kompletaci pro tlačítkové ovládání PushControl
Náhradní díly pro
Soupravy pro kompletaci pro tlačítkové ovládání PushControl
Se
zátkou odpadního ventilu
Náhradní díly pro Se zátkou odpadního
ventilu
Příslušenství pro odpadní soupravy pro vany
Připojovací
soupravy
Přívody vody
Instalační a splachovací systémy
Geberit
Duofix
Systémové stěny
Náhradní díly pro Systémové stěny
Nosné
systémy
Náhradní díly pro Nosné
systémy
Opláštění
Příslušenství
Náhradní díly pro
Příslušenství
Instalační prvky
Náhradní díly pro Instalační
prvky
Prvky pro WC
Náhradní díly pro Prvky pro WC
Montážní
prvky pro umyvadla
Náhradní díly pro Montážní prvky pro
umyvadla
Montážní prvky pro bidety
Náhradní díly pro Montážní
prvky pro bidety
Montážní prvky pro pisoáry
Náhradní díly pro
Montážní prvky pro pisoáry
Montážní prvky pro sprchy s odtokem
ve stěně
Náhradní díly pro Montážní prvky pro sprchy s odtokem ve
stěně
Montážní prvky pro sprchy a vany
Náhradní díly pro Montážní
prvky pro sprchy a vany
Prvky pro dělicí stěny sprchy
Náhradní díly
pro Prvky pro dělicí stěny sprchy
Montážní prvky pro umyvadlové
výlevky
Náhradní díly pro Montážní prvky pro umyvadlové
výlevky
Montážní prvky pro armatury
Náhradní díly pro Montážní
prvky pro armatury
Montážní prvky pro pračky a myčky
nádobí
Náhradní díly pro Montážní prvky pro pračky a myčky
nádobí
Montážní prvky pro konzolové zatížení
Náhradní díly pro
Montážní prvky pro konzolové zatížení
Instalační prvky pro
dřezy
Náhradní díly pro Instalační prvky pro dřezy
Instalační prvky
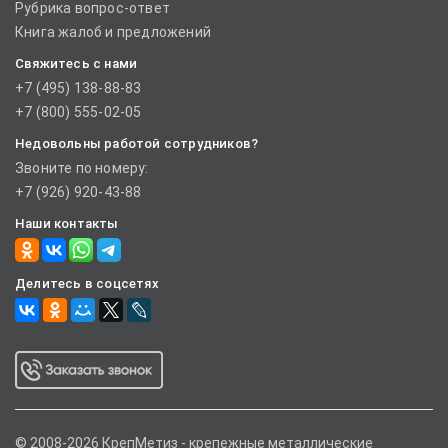
Рубрика вопрос-ответ
Книга жалоб и предложений
Свяжитесь с нами
+7 (495) 138-88-83
+7 (800) 555-02-05
Недовольны работой сотрудников?
Звоните по номеру:
+7 (926) 920-43-88
Наши контакты
Делитесь в соцсетях
© 2008-2026 КрепМетиз - крепежные металлические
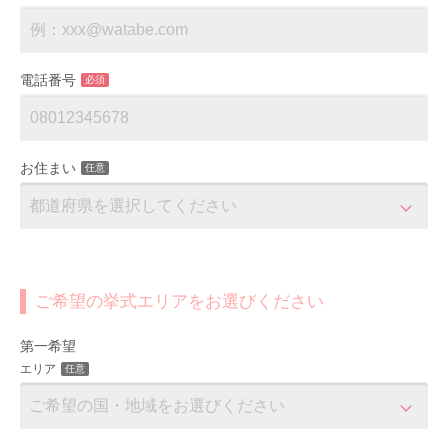
電話番号
必須
お住まい
任意
ご希望の挙式エリアをお選びください
第一希望
エリア
任意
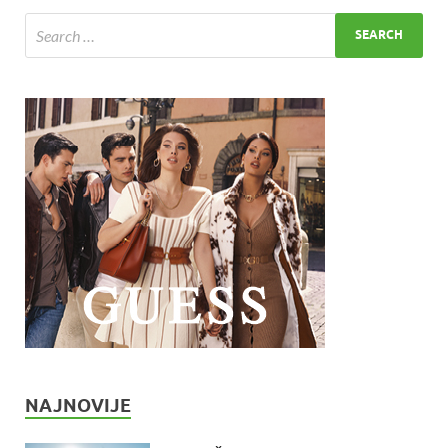
NAJNOVIJE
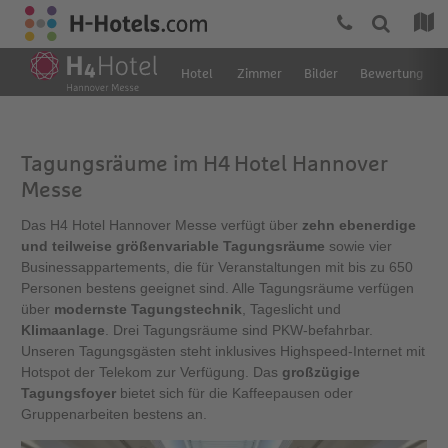
Hotel
Zimmer
Bilder
Bewertung
Tagungsräume im H4 Hotel Hannover
Messe
Das H4 Hotel Hannover Messe verfügt über
zehn ebenerdige
und teilweise größenvariable Tagungsräume
sowie vier
Businessappartements, die für Veranstaltungen mit bis zu 650
Personen bestens geeignet sind. Alle Tagungsräume verfügen
über
modernste Tagungstechnik
, Tageslicht und
Klimaanlage
. Drei Tagungsräume sind PKW-befahrbar.
Unseren Tagungsgästen steht inklusives Highspeed-Internet mit
Hotspot der Telekom zur Verfügung. Das
großzügige
Tagungsfoyer
bietet sich für die Kaffeepausen oder
Gruppenarbeiten bestens an.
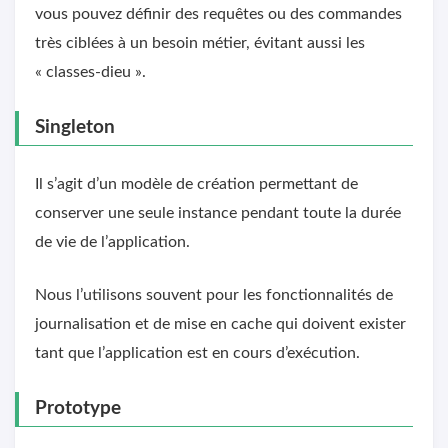
vous pouvez définir des requêtes ou des commandes
très ciblées à un besoin métier, évitant aussi les
« classes-dieu ».
Singleton
Il s’agit d’un modèle de création permettant de
conserver une seule instance pendant toute la durée
de vie de l’application.
Nous l’utilisons souvent pour les fonctionnalités de
journalisation et de mise en cache qui doivent exister
tant que l’application est en cours d’exécution.
Prototype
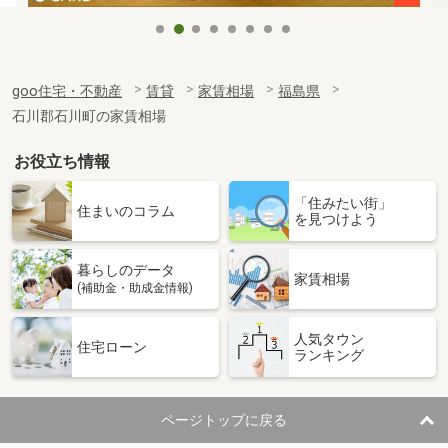
goo住宅・不動産
賃貸
家賃相場
福島県
石川郡石川町の家賃相場
お役立ち情報
「住みたい街」
住まいのコラム
を見つけよう
暮らしのデータ
家賃相場
(補助金・助成金情報)
人気タウン
住宅ローン
ランキング
ページトップに戻る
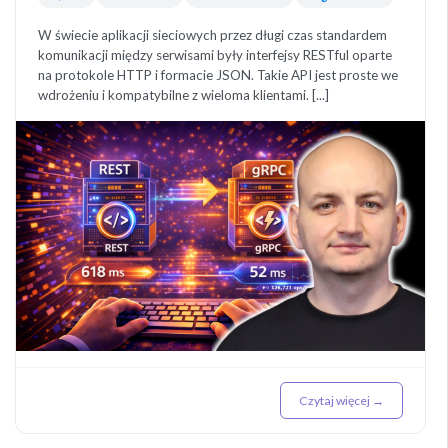
W świecie aplikacji sieciowych przez długi czas standardem
komunikacji między serwisami były interfejsy RESTful oparte
na protokole HTTP i formacie JSON. Takie API jest proste we
wdrożeniu i kompatybilne z wieloma klientami. [...]
Czytaj więcej →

§ **TASK GOAL**: Only an exact copy of the lines from the beginning of the listing through the line with "prvky pro umyvadla", both included, belongs in the answer.

§ **SOLUTION**:
kompletaci pro tlačítkové ovládání PushControl
Náhradní díly pro
Soupravy pro kompletaci pro tlačítkové ovládání PushControl
Se
zátkou odpadního ventilu
Náhradní díly pro Se zátkou odpadního
ventilu
Příslušenství pro odpadní soupravy pro vany
Připojovací
soupravy
Přívody vody
Instalační a splachovací systémy
Geberit
Duofix
Systémové stěny
Náhradní díly pro Systémové stěny
Nosné
systémy
Náhradní díly pro Nosné
systémy
Opláštění
Příslušenství
Náhradní díly pro
Příslušenství
Instalační prvky
Náhradní díly pro Instalační
prvky
Prvky pro WC
Náhradní díly pro Prvky pro WC
Montážní
prvky pro umyvadla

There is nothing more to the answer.